Cross-Sell Interactive is trying to give investors a new edge on Tesla stock by tracking new-vehicle registration data in two dozen states. Cross-Sell’s third quarter report—released Monday evening—is alarming, showing lower prices and stagnant sales. Still, the report might not presage a big stock decline when Tesla reports third-quarter numbers after the close of trading on Oct. 23. Cross-Sell’s data set is new and, after all, captures only a sample of total sales.
According to the report, Tesla (ticker: TSLA) new-vehicle registrations were stagnant year over year in 22 states including California and Texas. What’s more, those registrations decelerated sharply in August and September, dropping from healthy levels in July. Overall, car owners registered about 31,000 Tesla vehicles in the third quarter—flat with a year ago.
“In California, August and September 2019 are the only two months this year where Tesla didn’t perform better than the year prior,” said Shane Marcum, vice president of Cross-Sell, in the company’s report.
The headline numbers look concerning, but this is the second quarterly report issued by Cross-Sell. It isn’t clear if the new data will move Tesla stock or, more important, if they will predict margins or income for coming quarters.
Pricing for Tesla products in Texas, for instance, declined sequentially. But features and trim levels aren’t available and Tesla manufacturing cost reductions aren’t known. That makes predicting Tesla gross margins difficult. What’s more, the Cross-Sell report shows Tesla financing more of its vehicle sales—introducing another source of profit for Tesla—and a new wrinkle for analysts trying to predict Tesla’s quarterly results.
Investors will be very focused on margins, cash flow, and profitability when the company reports full third quarter numbers since delivery figures have already been disclosed. Telsa disclosed 97,000 deliveries for the third quarter earlier in October. It will take about 105,000 deliveries in the fourth quarter—a company record—to meet the full-year guidance given earlier in 2019.

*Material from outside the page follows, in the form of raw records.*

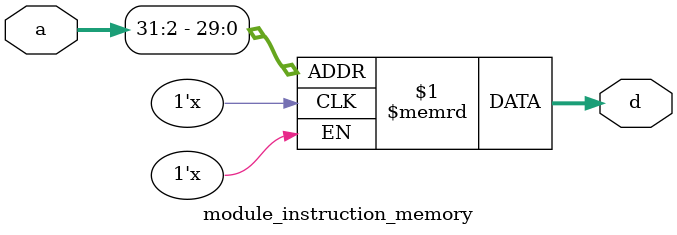
<source format=sv>
`ifndef __FILE_INSTRUCTION_MEMORY_V
`define __FILE_INSTRUCTION_MEMORY_V

(* dont_touch = "yes" *) module module_instruction_memory #(
    parameter WORD_CNT = 16, // number of words (32b) in memory
    parameter MEM_FILE = ""
) (
    input  [31:0] a,

    output [31:0] d
);

    logic [31:0] ram [WORD_CNT-1:0];

    initial begin
        if (MEM_FILE != "") begin
            $readmemh(MEM_FILE, ram, 0, WORD_CNT-1);
        end
    end

    assign d = ram[a[31:2]];

endmodule

`endif // __FILE_INSTRUCTION_MEMORY_V
</source>
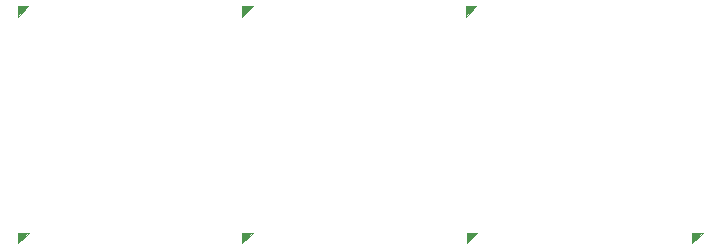
<source format=gbr>
%TF.GenerationSoftware,KiCad,Pcbnew,9.0.6*%
%TF.CreationDate,2025-11-29T18:30:52-05:00*%
%TF.ProjectId,Generalist_Macro,47656e65-7261-46c6-9973-745f4d616372,rev?*%
%TF.SameCoordinates,Original*%
%TF.FileFunction,Legend,Bot*%
%TF.FilePolarity,Positive*%
%FSLAX46Y46*%
G04 Gerber Fmt 4.6, Leading zero omitted, Abs format (unit mm)*
G04 Created by KiCad (PCBNEW 9.0.6) date 2025-11-29 18:30:52*
%MOMM*%
%LPD*%
G01*
G04 APERTURE LIST*
%ADD10C,0.100000*%
G04 APERTURE END LIST*
D10*
%TO.C,D14*%
X121512500Y-88900000D02*
X121512500Y-88000000D01*
X122412500Y-88000000D01*
X121512500Y-88900000D01*
G36*
X121512500Y-88900000D02*
G01*
X121512500Y-88000000D01*
X122412500Y-88000000D01*
X121512500Y-88900000D01*
G37*
%TO.C,D10*%
X83502500Y-69700000D02*
X83502500Y-68800000D01*
X84402500Y-68800000D01*
X83502500Y-69700000D01*
G36*
X83502500Y-69700000D02*
G01*
X83502500Y-68800000D01*
X84402500Y-68800000D01*
X83502500Y-69700000D01*
G37*
%TO.C,D11*%
X102512500Y-69700000D02*
X102512500Y-68800000D01*
X103412500Y-68800000D01*
X102512500Y-69700000D01*
G36*
X102512500Y-69700000D02*
G01*
X102512500Y-68800000D01*
X103412500Y-68800000D01*
X102512500Y-69700000D01*
G37*
%TO.C,D12*%
X121412500Y-69700000D02*
X121412500Y-68800000D01*
X122312500Y-68800000D01*
X121412500Y-69700000D01*
G36*
X121412500Y-69700000D02*
G01*
X121412500Y-68800000D01*
X122312500Y-68800000D01*
X121412500Y-69700000D01*
G37*
%TO.C,D13*%
X140602500Y-88900000D02*
X140602500Y-88000000D01*
X141502500Y-88000000D01*
X140602500Y-88900000D01*
G36*
X140602500Y-88900000D02*
G01*
X140602500Y-88000000D01*
X141502500Y-88000000D01*
X140602500Y-88900000D01*
G37*
%TO.C,D15*%
X102522500Y-88900000D02*
X102522500Y-88000000D01*
X103422500Y-88000000D01*
X102522500Y-88900000D01*
G36*
X102522500Y-88900000D02*
G01*
X102522500Y-88000000D01*
X103422500Y-88000000D01*
X102522500Y-88900000D01*
G37*
%TO.C,D16*%
X83512500Y-88900000D02*
X83512500Y-88000000D01*
X84412500Y-88000000D01*
X83512500Y-88900000D01*
G36*
X83512500Y-88900000D02*
G01*
X83512500Y-88000000D01*
X84412500Y-88000000D01*
X83512500Y-88900000D01*
G37*
%TD*%
M02*

</source>
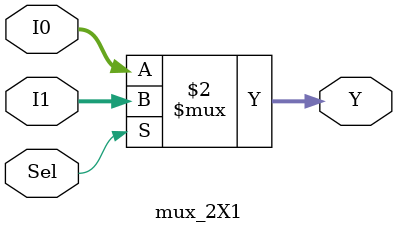
<source format=v>
`timescale 1ns / 1ps

module mux_2X1 #(parameter In_d_W=32)(
    input [In_d_W-1:0] I0,
    input [In_d_W-1:0] I1,
    input Sel,
    output [In_d_W-1:0] Y
    );
    
    assign Y=(Sel==0)?I0:I1;
endmodule
</source>
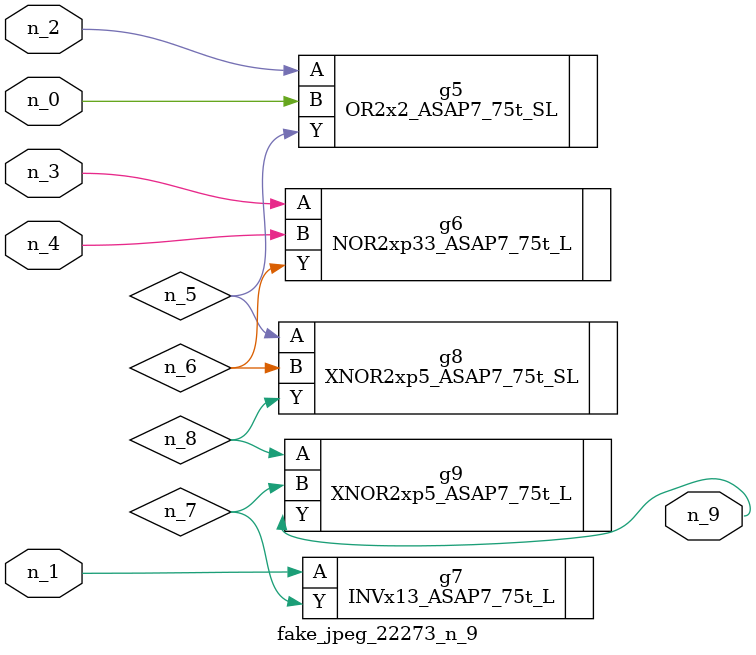
<source format=v>
module fake_jpeg_22273_n_9 (n_3, n_2, n_1, n_0, n_4, n_9);

input n_3;
input n_2;
input n_1;
input n_0;
input n_4;

output n_9;

wire n_8;
wire n_6;
wire n_5;
wire n_7;

OR2x2_ASAP7_75t_SL g5 ( 
.A(n_2),
.B(n_0),
.Y(n_5)
);

NOR2xp33_ASAP7_75t_L g6 ( 
.A(n_3),
.B(n_4),
.Y(n_6)
);

INVx13_ASAP7_75t_L g7 ( 
.A(n_1),
.Y(n_7)
);

XNOR2xp5_ASAP7_75t_SL g8 ( 
.A(n_5),
.B(n_6),
.Y(n_8)
);

XNOR2xp5_ASAP7_75t_L g9 ( 
.A(n_8),
.B(n_7),
.Y(n_9)
);


endmodule
</source>
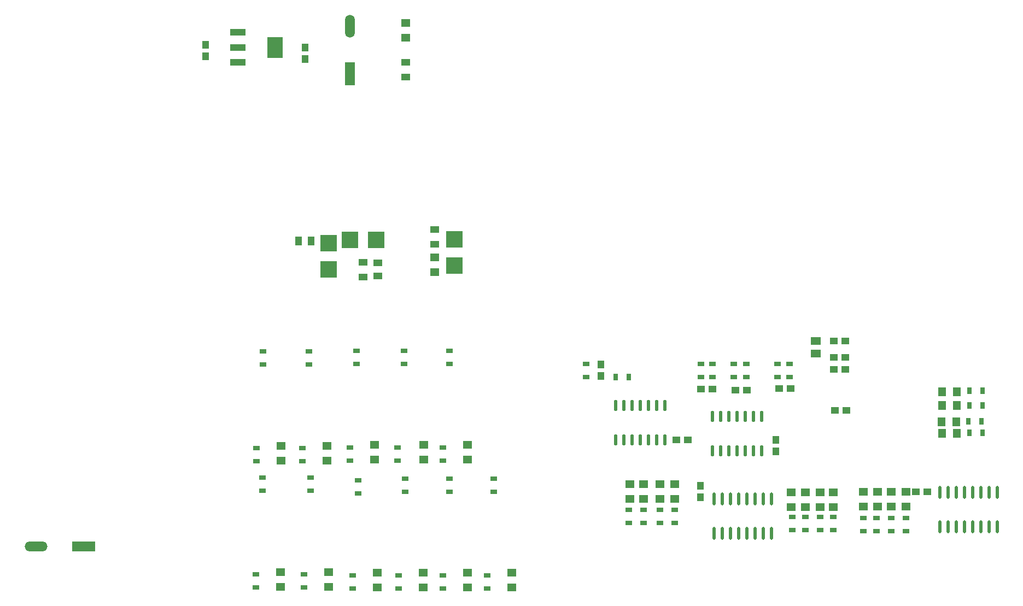
<source format=gtp>
G04*
G04 #@! TF.GenerationSoftware,Altium Limited,Altium Designer,20.0.13 (296)*
G04*
G04 Layer_Color=8421504*
%FSTAX24Y24*%
%MOIN*%
G70*
G01*
G75*
%ADD23R,0.0433X0.0472*%
%ADD24R,0.0472X0.0433*%
%ADD25R,0.0433X0.0315*%
%ADD26R,0.0315X0.0433*%
%ADD27R,0.0433X0.0550*%
%ADD28R,0.0550X0.0394*%
%ADD29R,0.0550X0.0433*%
%ADD30O,0.0217X0.0787*%
%ADD31O,0.0217X0.0709*%
%ADD32R,0.0984X0.1024*%
%ADD33R,0.0945X0.0394*%
%ADD34R,0.0945X0.1299*%
%ADD35O,0.0591X0.1400*%
%ADD36R,0.0591X0.1400*%
%ADD37R,0.0550X0.0500*%
%ADD38R,0.0500X0.0550*%
%ADD39R,0.0591X0.0512*%
%ADD40R,0.1400X0.0591*%
%ADD41O,0.1400X0.0591*%
%ADD42R,0.1024X0.0984*%
D23*
X058Y04095D02*
D03*
Y04165D02*
D03*
X04735Y04555D02*
D03*
Y04625D02*
D03*
X0534Y03885D02*
D03*
Y03815D02*
D03*
X0293Y0656D02*
D03*
Y0649D02*
D03*
X02325Y06505D02*
D03*
Y06575D02*
D03*
D24*
X05415Y04475D02*
D03*
X05345D02*
D03*
X0589Y0448D02*
D03*
X0582D02*
D03*
X05625Y0447D02*
D03*
X05555D02*
D03*
X0616Y04345D02*
D03*
X0623D02*
D03*
X06155Y0477D02*
D03*
X06225D02*
D03*
X06155Y04595D02*
D03*
X06225D02*
D03*
Y0467D02*
D03*
X06155D02*
D03*
X05195Y04165D02*
D03*
X05265D02*
D03*
X06725Y0385D02*
D03*
X06655D02*
D03*
D25*
X0581Y0455D02*
D03*
Y0463D02*
D03*
X05885Y0455D02*
D03*
Y0463D02*
D03*
X05545Y0455D02*
D03*
Y0463D02*
D03*
X0562Y0455D02*
D03*
Y0463D02*
D03*
X05345Y0455D02*
D03*
Y0463D02*
D03*
X05415Y0455D02*
D03*
Y0463D02*
D03*
X04645Y0455D02*
D03*
Y0463D02*
D03*
X06595Y0369D02*
D03*
Y0361D02*
D03*
X06505Y0369D02*
D03*
Y0361D02*
D03*
X06415Y0369D02*
D03*
Y0361D02*
D03*
X06335Y0369D02*
D03*
Y0361D02*
D03*
X04905Y0374D02*
D03*
Y0366D02*
D03*
X04995Y0374D02*
D03*
Y0366D02*
D03*
X05185Y0374D02*
D03*
Y0366D02*
D03*
X05095Y0374D02*
D03*
Y0366D02*
D03*
X0408Y0393D02*
D03*
Y0385D02*
D03*
X0404Y0326D02*
D03*
Y0334D02*
D03*
X0381Y0471D02*
D03*
Y0463D02*
D03*
X0377Y0404D02*
D03*
Y0412D02*
D03*
X0381Y0393D02*
D03*
Y0385D02*
D03*
X0377Y0326D02*
D03*
Y0334D02*
D03*
X03535Y0471D02*
D03*
Y0463D02*
D03*
X03495Y0404D02*
D03*
Y0412D02*
D03*
X0354Y0393D02*
D03*
Y0385D02*
D03*
X035Y0326D02*
D03*
Y0334D02*
D03*
X03245Y0471D02*
D03*
Y0463D02*
D03*
X03205Y0404D02*
D03*
Y0412D02*
D03*
X03255Y0392D02*
D03*
Y0384D02*
D03*
X0322Y0326D02*
D03*
Y0334D02*
D03*
X02955Y04705D02*
D03*
Y04625D02*
D03*
X02915Y04035D02*
D03*
Y04115D02*
D03*
X02965Y03935D02*
D03*
Y03855D02*
D03*
X02925Y03265D02*
D03*
Y03345D02*
D03*
X02675Y04705D02*
D03*
Y04625D02*
D03*
X02635Y04035D02*
D03*
Y04115D02*
D03*
X0267Y03935D02*
D03*
Y03855D02*
D03*
X0263Y03265D02*
D03*
Y03345D02*
D03*
X059Y03615D02*
D03*
Y03695D02*
D03*
X0598Y03615D02*
D03*
Y03695D02*
D03*
X0607Y03615D02*
D03*
Y03695D02*
D03*
X0615Y03615D02*
D03*
Y03695D02*
D03*
D26*
X04905Y0455D02*
D03*
X04825D02*
D03*
X0706Y0421D02*
D03*
X0698D02*
D03*
X07055Y0428D02*
D03*
X06975D02*
D03*
X0706Y04465D02*
D03*
X0698D02*
D03*
X0706Y04375D02*
D03*
X0698D02*
D03*
D27*
X029694Y0538D02*
D03*
X028906D02*
D03*
D28*
X03285Y0516D02*
D03*
Y0525D02*
D03*
X0372Y0545D02*
D03*
Y0536D02*
D03*
X035458Y064676D02*
D03*
Y063776D02*
D03*
D29*
X03375Y051656D02*
D03*
Y052444D02*
D03*
D30*
X05425Y035937D02*
D03*
X05475D02*
D03*
X05525D02*
D03*
X05575D02*
D03*
X05625D02*
D03*
X05675D02*
D03*
X05725D02*
D03*
X05775D02*
D03*
X05425Y038063D02*
D03*
X05475D02*
D03*
X05525D02*
D03*
X05575D02*
D03*
X05625D02*
D03*
X05675D02*
D03*
X05725D02*
D03*
X05775D02*
D03*
X068Y036337D02*
D03*
X0685D02*
D03*
X069D02*
D03*
X0695D02*
D03*
X07D02*
D03*
X0705D02*
D03*
X071D02*
D03*
X0715D02*
D03*
X068Y038463D02*
D03*
X0685D02*
D03*
X069D02*
D03*
X0695D02*
D03*
X07D02*
D03*
X0705D02*
D03*
X071D02*
D03*
X0715D02*
D03*
D31*
X05715Y0431D02*
D03*
X05665D02*
D03*
X05615D02*
D03*
X05565D02*
D03*
X05515D02*
D03*
X05465D02*
D03*
X05415D02*
D03*
X05715Y040974D02*
D03*
X05665D02*
D03*
X05615D02*
D03*
X05565D02*
D03*
X05515D02*
D03*
X05465D02*
D03*
X05415D02*
D03*
X05125Y043763D02*
D03*
X05075D02*
D03*
X05025D02*
D03*
X04975D02*
D03*
X04925D02*
D03*
X04875D02*
D03*
X04825D02*
D03*
X05125Y041637D02*
D03*
X05075D02*
D03*
X05025D02*
D03*
X04975D02*
D03*
X04925D02*
D03*
X04875D02*
D03*
X04825D02*
D03*
D32*
X03365Y05385D02*
D03*
X03205D02*
D03*
D33*
X025208Y066506D02*
D03*
Y0656D02*
D03*
Y064694D02*
D03*
D34*
X027492Y0656D02*
D03*
D35*
X03205Y0669D02*
D03*
D36*
Y064D02*
D03*
D37*
X03546Y067072D02*
D03*
Y066172D02*
D03*
X0598Y03845D02*
D03*
Y03755D02*
D03*
X06595Y0376D02*
D03*
Y0385D02*
D03*
X06505Y0376D02*
D03*
Y0385D02*
D03*
X0642Y0376D02*
D03*
Y0385D02*
D03*
X06335Y0376D02*
D03*
Y0385D02*
D03*
X0615Y03755D02*
D03*
Y03845D02*
D03*
X0607Y03755D02*
D03*
Y03845D02*
D03*
X05895Y03755D02*
D03*
Y03845D02*
D03*
X05185Y03805D02*
D03*
Y03895D02*
D03*
X05095Y03805D02*
D03*
Y03895D02*
D03*
X049948Y03805D02*
D03*
Y03895D02*
D03*
X0491Y03805D02*
D03*
Y03895D02*
D03*
X0372Y0519D02*
D03*
Y0528D02*
D03*
X0419Y03355D02*
D03*
Y03265D02*
D03*
X0392Y04135D02*
D03*
Y04045D02*
D03*
Y03355D02*
D03*
Y03265D02*
D03*
X03655Y04135D02*
D03*
Y04045D02*
D03*
X0365Y03355D02*
D03*
Y03265D02*
D03*
X03355Y04135D02*
D03*
Y04045D02*
D03*
X0337Y03355D02*
D03*
Y03265D02*
D03*
X03065Y0413D02*
D03*
Y0404D02*
D03*
X03075Y0336D02*
D03*
Y0327D02*
D03*
X02785Y0413D02*
D03*
Y0404D02*
D03*
X0278Y0336D02*
D03*
Y0327D02*
D03*
D38*
X069Y04275D02*
D03*
X0681D02*
D03*
X06905Y04205D02*
D03*
X06815D02*
D03*
X06905Y04375D02*
D03*
X06815D02*
D03*
X06905Y0446D02*
D03*
X06815D02*
D03*
D39*
X06045Y047674D02*
D03*
Y046926D02*
D03*
D40*
X0158Y03515D02*
D03*
D41*
X0129D02*
D03*
D42*
X0384Y0523D02*
D03*
Y0539D02*
D03*
X03075Y05205D02*
D03*
Y05365D02*
D03*
M02*

</source>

The Cross-Sell report might result in more stock volatility between now and Oct. 23, when results are reported. After all, Tesla is a controversial stock.
Consider, Tesla target prices from major Wall Street brokerages range from $140 a share—down 45% from recent levels—all the way to $530 a share—up more than 100% from Monday’s closing price. The $390 target-price spread is more than 150% of the current stock price. The average bull-bear spread for stocks in the Dow Jones Industrial Average is less than 50%, based on Barron’s calculations.
The controversy also manifests itself in short interest. Bearish investors have borrowed and sold short more than 25% of Tesla stock available to trade in the marketplace. That’s about 8 times the average short interest for S&P 500 stocks.
“We are excited to see what Q3 has in store for [Tesla],” David Wall, Cross-Sell director of sales and product, said in the report. So is Wall Street.
Tesla stock is down 23% year to date, worse than the 5% gain of the Russell 3000 Auto & Auto Parts Index and the 15% gain of the Dow over the same span.